Department of Medicine, Brigham and Women's Hospital, Boston, MA, USA.
Public Health Rep. 2010 Nov-Dec;125(6):843-50. doi: 10.1177/003335491012500611.
Electronic health records (EHRs) have the potential to improve completeness and timeliness of tuberculosis (TB) surveillance relative to traditional reporting, particularly for culture-negative disease. We report on the development and validation of a TB detection algorithm for EHR data followed by implementation in a live surveillance and reporting system.
We used structured electronic data from an ambulatory practice in eastern Massachusetts to develop a screening algorithm aimed at achieving 100% sensitivity for confirmed active TB with the highest possible positive predictive value (PPV) for physician-suspected disease. We validated the algorithm in 16 years of retrospective electronic data and then implemented it in a real-time EHR-based surveillance system. We assessed PPV and the completeness of case capture relative to conventional reporting in 18 months of prospective surveillance.

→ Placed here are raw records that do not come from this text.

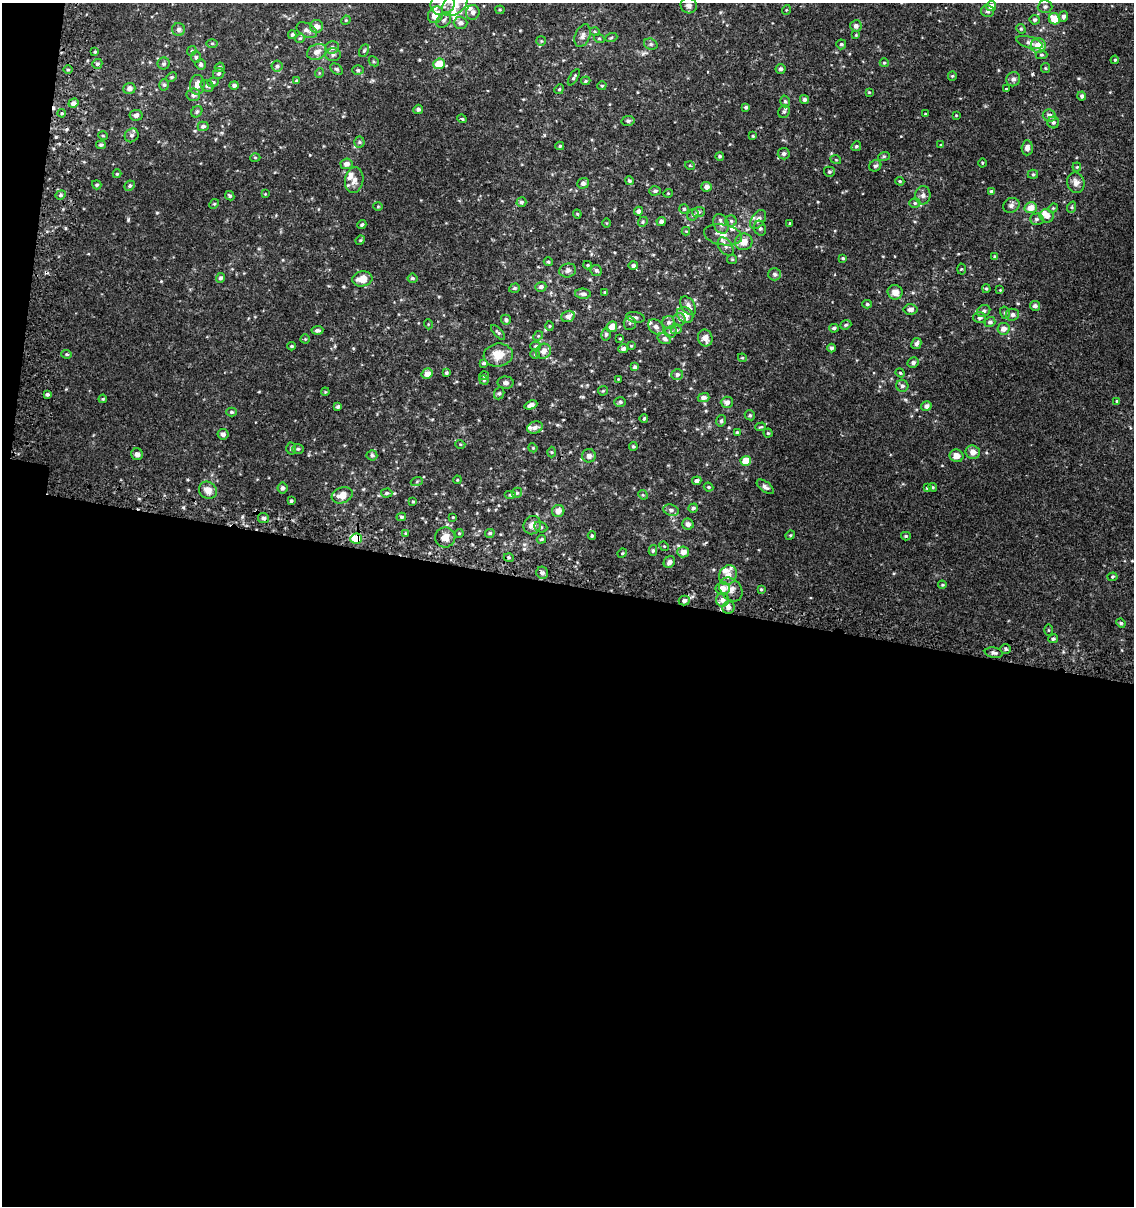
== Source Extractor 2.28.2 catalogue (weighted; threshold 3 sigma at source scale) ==
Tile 13 of 4 x 4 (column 1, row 4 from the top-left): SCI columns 266-1397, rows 39-1242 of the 5119 x 4893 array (HDU 1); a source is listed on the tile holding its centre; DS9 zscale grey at full resolution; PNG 1136 x 1208 px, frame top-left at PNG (2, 3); each listed source drawn as its Kron ellipse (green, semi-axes under 4 px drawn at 4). Shown black and unused: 53% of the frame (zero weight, under 2 of 3 exposures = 3% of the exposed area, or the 3 px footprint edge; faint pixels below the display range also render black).
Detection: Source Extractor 2.28.2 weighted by HDU 2 'WHT'; one run over the whole footprint, this tile lists its part. Background 0.00112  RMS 0.0027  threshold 0.0119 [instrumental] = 3 sigma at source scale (4.5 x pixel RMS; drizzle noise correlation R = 1.50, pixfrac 1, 0.0396/0.0396 arcsec/px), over >= 5 px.
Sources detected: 344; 6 cosmic-ray / hot-pixel residue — neither listed nor drawn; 16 inside a brighter listed object's ellipse — not listed separately; the other 322 listed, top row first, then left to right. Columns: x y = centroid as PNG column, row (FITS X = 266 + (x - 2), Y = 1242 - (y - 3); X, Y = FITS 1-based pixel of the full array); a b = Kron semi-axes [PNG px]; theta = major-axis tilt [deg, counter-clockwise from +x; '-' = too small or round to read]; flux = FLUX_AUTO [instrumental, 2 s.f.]
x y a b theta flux
443 4 12 11 - 2.3
455 4 14 10 40 4.3
689 5 8 7 - 1
991 6 5 5 - 1.3
1045 7 7 6 - 0.78
500 10 4 4 - 0.31
786 10 5 3 - 0.22
988 11 6 5 - 0.54
473 12 7 7 - 1.1
435 15 9 7 59 3.4
1063 16 5 5 - 0.88
1054 19 6 5 - 4.1
346 20 5 4 - 0.25
444 20 9 6 52 0.82
1035 20 5 5 - 0.57
460 23 7 6 - 1.2
317 26 6 6 - 1.6
856 26 6 5 - 0.88
178 29 6 6 - 0.86
1021 29 5 4 - 0.31
307 30 11 7 -28 1
595 32 5 3 - 0.25
292 35 4 3 - 0.43
856 35 4 4 - 0.23
582 36 12 7 67 1.2
300 38 5 4 - 0.35
599 38 5 3 - 0.23
611 38 6 4 20 0.31
541 41 5 5 - 0.35
1030 42 14 5 -16 1
212 43 5 3 - 0.31
651 44 7 5 -20 0.52
841 44 5 5 - 0.49
1038 46 7 7 - 4.1
332 48 7 6 - 0.93
192 51 5 4 - 0.31
364 51 6 4 62 0.4
95 52 4 4 - 0.27
317 52 10 7 25 1.8
333 55 7 6 - 0.79
1041 55 6 4 -1 0.4
196 57 6 5 - 0.46
1115 60 4 4 - 0.31
374 61 5 3 - 0.3
884 63 4 4 - 0.32
97 64 5 4 - 0.54
164 64 6 6 - 0.6
201 64 5 5 - 0.56
439 64 6 5 - 5.1
277 66 5 5 - 0.56
220 67 5 4 - 0.45
1045 68 5 4 - 0.3
337 69 7 5 -39 0.47
780 69 5 5 - 0.65
68 70 5 3 - 0.28
358 70 6 5 - 0.43
219 73 6 5 - 0.58
319 73 5 3 - 0.22
952 76 4 4 - 0.3
172 77 6 4 27 0.36
574 77 9 3 59 0.47
1013 79 7 7 - 0.9
297 81 4 4 - 0.39
586 81 5 4 - 0.3
213 82 5 4 - 0.56
164 85 5 5 - 0.43
197 85 10 7 85 1.9
234 85 5 4 - 0.66
207 86 7 5 -28 0.63
602 86 4 4 - 0.36
129 89 6 5 - 1.1
559 89 5 4 - 0.34
1006 89 3 3 - 1.3
869 92 3 3 - 0.21
193 95 7 6 - 1.1
1082 96 4 4 - 0.69
804 100 4 4 - 0.68
785 101 6 4 -73 0.49
73 103 5 4 - 1.5
746 107 4 3 - 0.53
418 109 5 4 - 0.61
197 112 6 5 - 0.48
784 112 7 5 62 0.56
62 113 4 4 - 0.33
925 114 3 3 - 0.2
136 115 6 5 - 0.68
956 115 3 2 - 0.18
1049 116 7 6 - 1.3
462 119 5 3 - 0.49
628 121 6 5 - 0.44
1053 122 6 6 - 0.57
203 126 5 4 - 0.58
132 135 7 6 - 0.66
103 136 5 3 - 0.22
753 136 4 3 - 0.27
359 142 5 5 - 0.39
101 145 5 4 - 0.49
941 145 3 3 - 0.26
560 146 4 4 - 0.36
856 146 5 4 - 0.37
1027 148 7 5 88 1.5
784 154 6 6 - 0.73
720 156 4 4 - 0.48
884 156 6 4 18 0.35
255 157 5 3 - 0.26
836 160 5 3 - 0.24
982 163 4 3 - 0.22
346 164 6 5 - 1.2
690 166 5 3 - 0.24
875 166 6 5 - 0.59
1077 167 4 4 - 0.28
829 172 5 5 - 0.43
117 174 4 4 - 0.3
1033 174 5 5 - 0.36
354 180 13 9 81 1.9
629 181 4 4 - 0.42
900 181 4 3 - 0.33
583 183 6 5 - 0.67
1076 183 10 8 -77 1.5
97 185 5 4 - 0.41
130 186 5 5 - 0.52
706 187 5 5 - 1.1
655 191 6 4 1 0.47
991 192 4 4 - 0.54
668 193 5 3 - 0.2
265 194 4 4 - 0.21
61 195 5 4 - 0.45
923 195 9 8 - 0.95
230 196 5 4 - 0.45
521 202 5 5 - 0.56
915 203 5 5 - 0.44
214 204 5 4 - 0.27
1011 205 8 7 - 0.88
378 207 5 3 - 0.24
1072 207 6 3 72 0.31
1031 208 6 5 - 2.7
1053 208 5 4 - 0.3
684 209 5 5 - 0.42
638 211 4 4 - 1
698 212 6 5 - 0.62
577 214 4 4 - 0.26
693 215 6 5 - 0.48
1047 216 7 6 - 1.7
1037 219 7 5 1 0.54
758 220 10 6 55 1.3
661 221 4 4 - 0.7
731 221 6 5 - 0.5
643 222 5 4 - 0.36
606 223 4 3 - 0.19
790 223 3 3 - 0.25
721 224 10 7 -69 1.3
362 225 4 3 - 0.39
760 228 7 6 - 0.67
686 231 4 4 - 0.24
723 235 19 10 -10 2.8
360 240 5 4 - 0.29
744 242 9 8 - 2.5
726 247 10 6 -54 1.2
995 257 4 3 - 0.43
843 258 4 4 - 0.34
732 259 5 4 - 0.32
548 262 4 4 - 0.33
587 265 4 4 - 0.28
633 266 5 4 - 0.75
961 269 5 3 - 0.28
568 270 8 7 - 0.8
596 270 5 5 - 0.58
775 274 6 6 - 0.69
221 278 5 4 - 0.67
412 278 5 4 - 0.52
362 279 10 7 10 3.2
541 287 5 5 - 0.76
514 288 5 4 - 0.38
986 289 4 3 - 0.37
1000 290 4 4 - 0.25
605 292 4 4 - 0.29
895 292 7 7 - 1.9
583 294 8 5 -3 0.83
867 304 5 4 - 0.39
688 306 10 6 -57 1.2
1035 306 5 5 - 0.82
911 309 7 5 5 1.1
984 311 7 5 32 0.68
1005 313 6 5 - 0.51
685 315 9 7 -42 2.9
1012 315 6 6 - 0.9
568 316 7 5 21 0.92
635 317 9 5 -11 0.72
980 317 6 5 - 0.82
679 319 6 6 - 0.65
506 320 5 5 - 0.6
669 322 6 6 - 0.72
990 322 5 5 - 0.72
630 323 6 6 - 0.66
428 324 5 3 - 0.23
846 325 6 4 21 0.4
549 326 5 3 - 0.27
612 327 6 5 - 2.5
656 327 9 6 -45 0.93
834 328 5 4 - 0.61
1003 329 6 5 - 1.7
317 330 6 4 5 0.63
676 330 5 4 - 0.41
498 332 9 4 -46 0.51
670 332 6 5 - 0.63
606 334 6 5 - 0.43
538 336 5 4 - 0.36
705 338 8 7 - 1.7
305 339 4 4 - 0.27
620 339 3 2 - 0.21
664 339 7 5 -24 0.74
916 344 5 5 - 0.82
292 346 4 3 - 0.26
536 346 5 4 - 0.48
631 346 4 4 - 0.25
831 348 4 4 - 0.59
623 349 5 4 - 0.73
543 351 8 7 - 1.6
67 354 5 4 - 0.37
535 354 5 4 - 0.34
498 355 14 11 7 3.7
742 358 4 4 - 0.29
484 363 4 3 - 0.47
913 363 5 5 - 0.78
635 367 4 4 - 0.58
446 373 3 3 - 0.4
900 373 4 4 - 0.28
427 374 6 5 - 1.8
677 374 6 5 - 0.73
484 376 4 4 - 0.3
618 379 2 2 - 0.18
484 380 5 4 - 0.31
506 383 8 6 -1 0.87
902 386 6 6 - 0.65
603 391 5 4 - 0.28
325 392 4 3 - 0.22
499 393 6 5 - 0.42
47 394 4 3 - 0.51
703 398 6 4 15 1.1
103 399 4 3 - 0.27
1117 401 4 4 - 0.39
620 402 6 5 - 0.51
727 402 6 5 - 1.2
531 405 7 4 20 1.2
926 406 5 5 - 0.99
338 407 4 3 - 0.51
232 412 5 4 - 0.39
750 415 5 5 - 0.34
644 418 4 3 - 0.31
721 421 6 4 75 0.46
535 427 8 6 21 1.1
761 427 5 4 - 0.29
737 432 4 3 - 0.34
768 433 4 4 - 0.31
223 434 5 5 - 0.8
460 444 5 3 - 0.24
633 447 4 3 - 0.33
533 448 4 3 - 0.23
291 449 6 5 - 0.38
298 449 6 5 - 0.44
551 452 5 3 - 0.27
973 452 7 6 - 1.8
137 454 6 5 - 0.83
372 455 5 5 - 0.47
589 456 7 6 - 1
956 456 7 6 - 1.9
746 461 5 4 - 5
457 480 4 3 - 0.2
417 481 6 4 20 0.37
697 481 5 4 - 0.73
708 487 5 3 - 0.34
765 487 10 5 -37 0.84
933 487 4 4 - 0.27
282 488 5 5 - 0.74
927 488 4 3 - 1.3
208 490 9 8 - 2.4
387 493 6 4 3 0.45
517 493 5 5 - 0.41
342 495 11 8 19 2.9
510 495 6 4 0 0.4
643 495 5 4 - 0.29
291 501 3 3 - 0.34
413 502 3 3 - 0.28
693 508 5 4 - 0.53
671 510 7 5 -18 0.8
558 511 6 6 - 1.6
401 517 5 4 - 0.41
453 517 3 3 - 0.21
263 518 5 5 - 0.75
688 524 6 5 - 1
532 525 9 8 - 1.9
541 527 7 5 -21 0.43
406 533 4 3 - 0.33
459 533 4 4 - 0.27
490 533 5 4 - 0.46
790 535 5 4 - 0.27
592 536 4 3 - 0.31
906 536 5 4 - 0.34
445 537 10 10 - 2.2
356 539 6 5 - 8.5
541 539 4 3 - 0.34
664 546 5 4 - 0.27
653 550 5 4 - 0.44
683 552 6 5 - 2
622 553 5 4 - 0.31
509 558 5 3 - 0.34
669 562 6 5 - 1.1
542 573 6 5 - 0.78
728 575 10 8 59 2.1
1112 577 5 4 - 0.34
942 585 4 4 - 0.29
723 588 7 6 - 2.6
731 589 13 10 -48 2.2
761 589 4 3 - 0.27
684 600 5 5 - 0.84
722 600 7 6 - 1.3
729 608 6 6 - 1
1121 623 5 4 - 0.35
1048 630 6 4 -90 0.29
1053 639 5 4 - 0.45
1006 649 5 4 - 0.45
994 653 9 5 -10 0.84
Overlapping masked pixels (flux is a lower limit): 1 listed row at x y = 356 539
Isophote crosses this tile's border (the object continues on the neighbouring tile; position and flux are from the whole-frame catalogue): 3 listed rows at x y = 443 4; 455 4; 1045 7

The final algorithm required a prescription for pyrazinamide, an International Classification of Diseases, Ninth Revision (ICD-9) code for TB and prescriptions for two antituberculous medications, or an ICD-9 code for TB and an order for a TB diagnostic test. During validation, this algorithm had a PPV of 84% (95% confidence interval 78, 88) for physician-suspected disease. One-third of confirmed cases were culture-negative. All false-positives were instances of latent TB. In 18 months of prospective EHR-based surveillance with this algorithm, seven additional cases of physician-suspected active TB were detected, including two patients with culture-negative disease. A review of state health department records revealed no cases missed by the algorithm.
Live, prospective TB surveillance using EHR data is feasible and promising.
电子健康记录 (EHR) 有可能改善结核病 (TB) 监测的完整性和及时性,相对于传统报告,特别是对于培养阴性疾病。我们报告了一种用于 EHR 数据的 TB 检测算法的开发和验证,随后在实时监测和报告系统中实施。
我们使用马萨诸塞州东部一家门诊实践的结构化电子数据来开发一种筛选算法,旨在实现经证实的活动性 TB 的 100%敏感性,同时为医师怀疑的疾病获得尽可能高的阳性预测值 (PPV)。我们在 16 年的回顾性电子数据中验证了该算法,然后在实时基于 EHR 的监测系统中实施了该算法。我们在 18 个月的前瞻性监测中评估了相对于传统报告的 PPV 和病例捕获的完整性。
最终的算法需要开具吡嗪酰胺处方、TB 的国际疾病分类,第九版 (ICD-9) 代码以及两种抗结核药物的处方,或 TB 的 ICD-9 代码和 TB 诊断测试的医嘱。在验证期间,该算法对医师怀疑的疾病具有 84%的 PPV(95%置信区间 78,88)。三分之一的确诊病例为培养阴性。所有假阳性都是潜伏性 TB 的实例。在使用该算法进行 18 个月的前瞻性基于 EHR 的监测中,还发现了另外 7 例医师怀疑的活动性 TB 病例,其中包括 2 例培养阴性疾病患者。对州卫生部门记录的审查显示,没有遗漏任何病例。
使用 EHR 数据进行实时、前瞻性 TB 监测是可行且有前途的。